What does rotational invariance mean in statistics? What does rotational invariance mean in statistics? The property that the normal distribution satisfies for independent normal distributed $X_i$,  $\Sigma_i X_i$ is also normal with variance $\Sigma_i Var(X_i)$ is referred to as rotational invariance and I want to know why.

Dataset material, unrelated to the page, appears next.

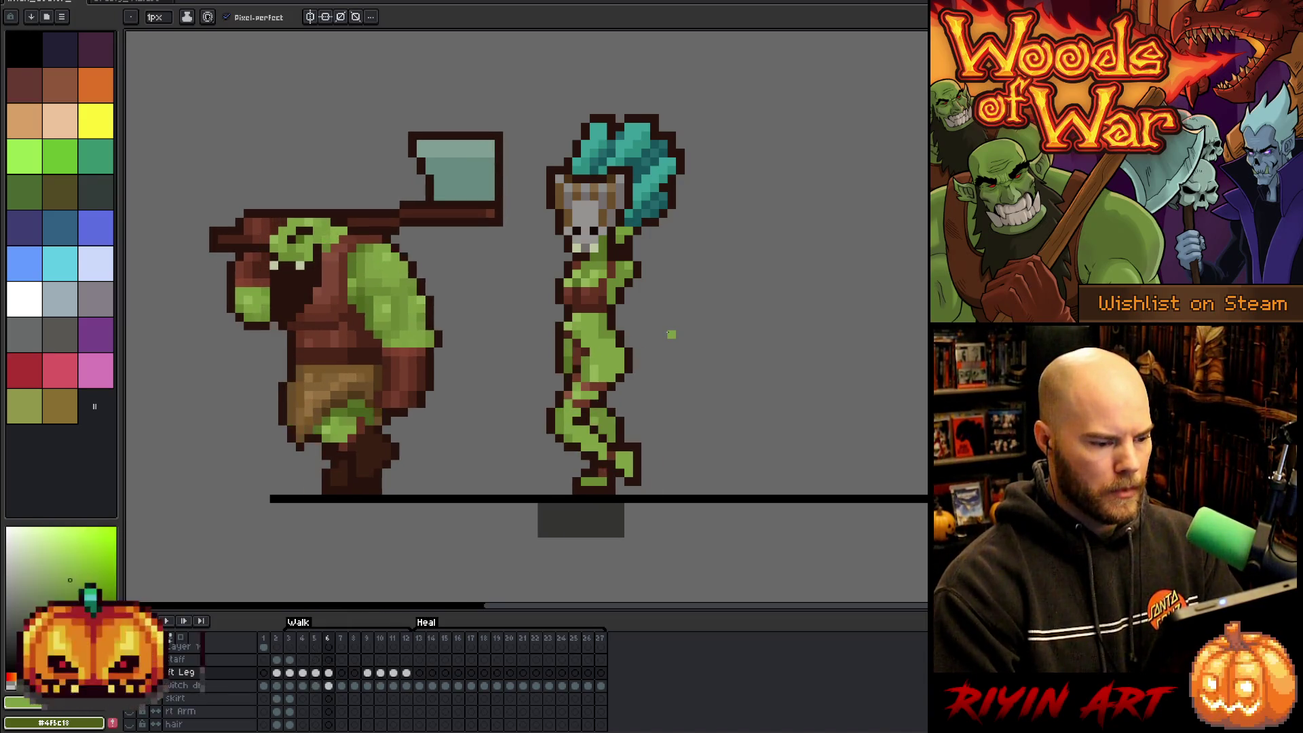
key(Left)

 A: Let $X_i$ have mean $\mu_i$ and standard deviation $\sigma_i$, and write 
$X_i = \mu_i + \sigma_i Z_i$ where $Z_i$ are independent standard normal random
variables.  The joint density of $Z_1, \ldots, Z_n$ is 
$$f(z_1, \ldots, z_n) = (2 \pi)^{-n/2} e^{-(z_1^2 + \ldots + z_n^2)/2}
= (2 \pi)^{-n/2} e^{-\|{\bf z}\|^2/2}$$
which is rotationally invariant, i.e. invariant under rotations of $n$-dimensional space, because it only depends on the length of the 
vector ${\bf z} = (z_1, \ldots, z_n)$.  Now $Z_1 = (1,0,\ldots, 0) \cdot \mathbb (Z_1,  \ldots, Z_n)$ has a standard normal distribution.  But because of the rotational invariance, so does ${\bf u} \cdot (Z_1, \ldots, Z_n)$ for any unit vector $\bf u$.

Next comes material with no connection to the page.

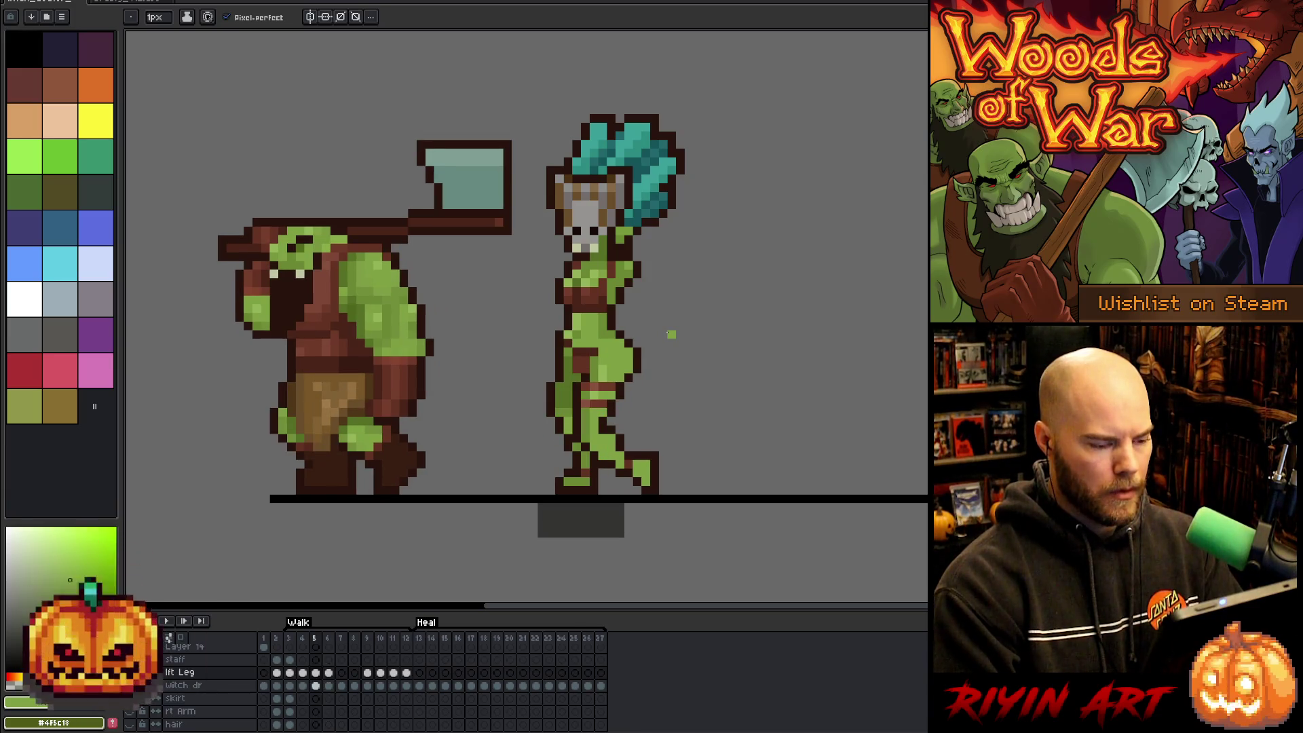
key(Right)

In particular, take ${\bf u} = (\sigma_1, \ldots, \sigma_n)/\sigma$ where 
$\sigma = \sqrt{\sigma_1^2 + \ldots + \sigma_n^2}$, and we get that
$(\sigma_1 Z_1 + \ldots + \sigma_n Z_n)/\sigma$  has a standard normal
distribution, which means $$X_1 + \ldots + X_n = (\mu_1 + \ldots + \mu_n) + \sigma \dfrac{\sigma_1 Z_1 + \ldots + \sigma_n Z_n}{\sigma}$$ has a normal distribution with mean
$\mu_1 + \ldots + \mu_n$ and standard deviation $\sigma$.